CA SSO Authentication is using Kerberos with fallback to Form.
If the login to CA PAM happens in a kerberised Web Browser (by a Windows domain user) all works nicely - the user is automatically authenticated to CA PAM and can open the UI without being challenged.
However, if the CA PAM Client is used instead the user gets redirected on Form Authentication.
What is the reason for this different behaviour of CA PAM's SAML-Authentication in the Web Browser and the PAM Client?
Environment
Release: Component: CAPAMX
Resolution
Reason for this is that the CA PAM Client is not kerberised and not retrieving Windows NTLM credentials.
Moreover, several instances of the PAM Client do not share a real SSO feature.
Upon opening another instance of the PAM Client one needs to redo the SAML-Auth in your case - i.e. unlike the button name may imply, there is no SSO in this case.
Also, when PAM is configured to do SAML-Auth, in a PAM Client clicking the "Single Sign-On" button - it is always performing a Form based Authentication where the login dialogue shown comes from the IdP. This is because the PAM Client does not support SSO methods like retrieving the user's NTLM credentials - or Kerberos tickets.
Note, each instance of the PAM Client basically runs in its own runtime enviornment which does not use any shared memory or cookies from other instances of the PAM Client.
You might verify this by confirming a new folder gets generated in <CA PAM Client>\temp\jxbrowser-chromium-<version>\capam_client_<Runtime_ID> for each PAM Client instance launched.
Each instance use its own Cookie store (instance-specific SQLite DB file).
Due to this there is no common authentication token generated by the SAML-Auth by the PAM Client which could be reused in another instance of the Client.
However, in a Web Browser you might observe the following cookies being generated upon SAML-Auth: - host to connect to (RP) puts (JSESSIONID) when PAM UI login URL loads - once you trigger the login process it also puts (PHPSESSID) - in case you trigger SAML-login the IDP puts its own cookies: (_idp_authn_lc_key, JSESSIONID and XSUITE_IDP_AUTHN) when the IDP is another PAM instance (in case of SPS the names of these cookies may vary) - once the SAML-login is complete the IDP puts also (PHPSESSID) and (_idp_session) (in case IDP is another PAM) - finally RP generates (XsuiteSAMLAuthToken and jsid)

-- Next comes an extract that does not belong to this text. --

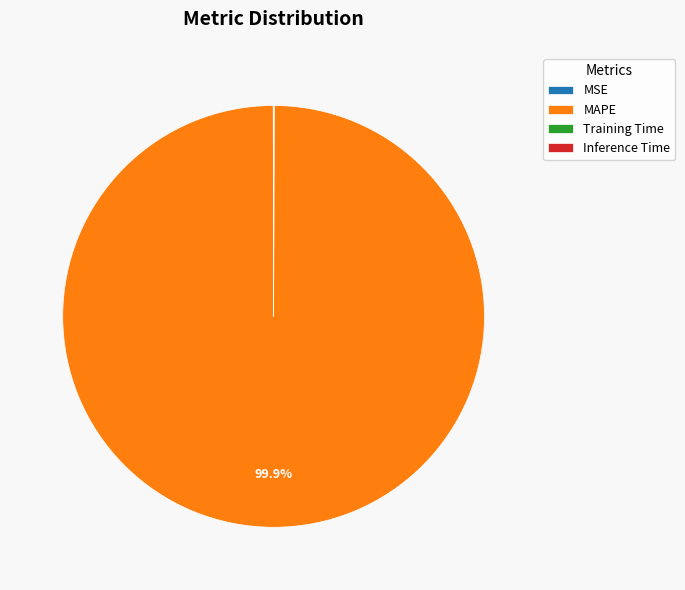

Which slice is the largest?

MAPE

Since each browser instane share the same cookie store: - (XsuiteSAMLAuthToken) can be reused in case another instance of PAM-UI is launched (of the same browser vendor) and grants access to the RP without having to re-authenticate (using the SAML-login)

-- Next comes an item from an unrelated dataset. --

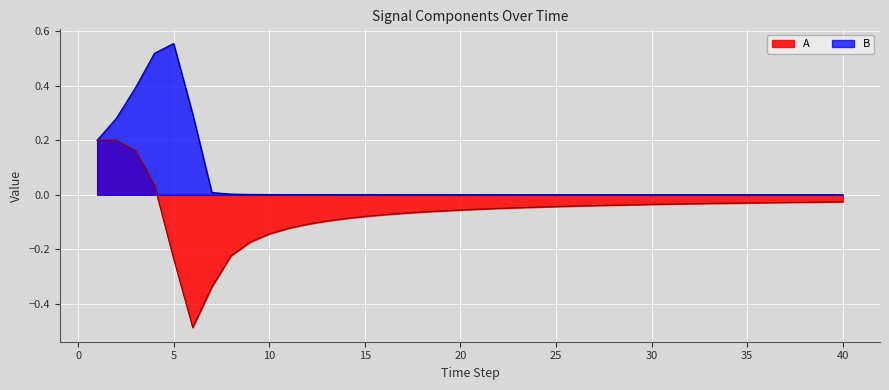

Rank the series by their maximum value, from lowest to highest.

A, B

Also in case a Web Browser is used, CA SSO/SPS as IDP will retrieve the user's context for SSO if another Website protected by CA SSO/SPS had been visited (whatever authentication mechanism was used (IWA, SAML, Form, ...)) and can basically share this token for another SAML enabled instance of the browser to PAM.
Bottom Line: CA PAM Client's "Single Sign-On" feature is always performing a Form based Authentication where the login dialogue shown comes from the IdP. It does not share any token being generated by any SAML application or any other instance of the PAM Client. Hence any instance of the PAM Client needs to redo the full form based authentication upon clicking the "Single Sign-On" button.